El agua del Polígono

«¡Qué mala suerte -piensan los vecinos del Polígono-, porque justo cuando comenzaban a renovarse las tuberías que tantos problemas han dado durante décadas, va y llega la crisis, y se paralizan los proyectos». Eso sí, ellos siguen pagando religiosamente su factura del agua. Tras el cambio de la concesión del servicio, Tagus comenzó a renovar las tuberías de Boladiez, que se rompían asiduamente, o las de Tiétar y parte de Alberche. Pero ha llegado la crisis, la concesionaria no gana tanto dinero como esperaba, y ha dejado de hacer la inversión anual de 3,1 millones de euros que tenía comprometida.
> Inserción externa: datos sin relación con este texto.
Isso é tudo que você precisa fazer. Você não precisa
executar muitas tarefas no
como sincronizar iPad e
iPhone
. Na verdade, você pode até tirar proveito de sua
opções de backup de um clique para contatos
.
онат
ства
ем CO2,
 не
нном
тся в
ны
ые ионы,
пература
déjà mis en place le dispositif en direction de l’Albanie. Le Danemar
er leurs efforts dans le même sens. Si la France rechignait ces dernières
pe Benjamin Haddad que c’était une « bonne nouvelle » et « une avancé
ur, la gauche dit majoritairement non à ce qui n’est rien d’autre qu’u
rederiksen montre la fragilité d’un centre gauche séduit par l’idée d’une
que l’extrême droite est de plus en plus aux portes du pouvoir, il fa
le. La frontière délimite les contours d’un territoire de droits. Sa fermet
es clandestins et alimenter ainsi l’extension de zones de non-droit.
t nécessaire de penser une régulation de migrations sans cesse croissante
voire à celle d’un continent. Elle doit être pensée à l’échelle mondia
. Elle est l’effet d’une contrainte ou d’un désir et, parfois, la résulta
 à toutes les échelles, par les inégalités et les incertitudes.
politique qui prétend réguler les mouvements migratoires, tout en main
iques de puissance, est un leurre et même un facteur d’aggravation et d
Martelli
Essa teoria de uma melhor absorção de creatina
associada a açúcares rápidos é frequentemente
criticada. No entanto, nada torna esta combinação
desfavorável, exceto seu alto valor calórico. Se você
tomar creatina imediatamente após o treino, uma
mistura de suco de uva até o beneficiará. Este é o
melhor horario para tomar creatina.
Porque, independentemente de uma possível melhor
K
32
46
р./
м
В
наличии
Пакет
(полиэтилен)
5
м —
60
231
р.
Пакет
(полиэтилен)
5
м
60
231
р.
El resultado son cuatro roturas en seis días, de nuevo en la calle Alberche, y de nuevo cortes de agua de horas y horas, como los de toda la vida, vaya.
Y se preguntan los vecinos cómo es que cuando las empresas tienen beneficios se quedan con el dinero, y cuando tienen menos, no cumplen con lo firmado. ¿Y qué clase de convenio permite eso? Quizás sea hora de empezar a pensar a lo islandés, y pedir responsabilidades a los malos gestores públicos y empresariales, no sólo suplir sus fallos con subidas de impuestos.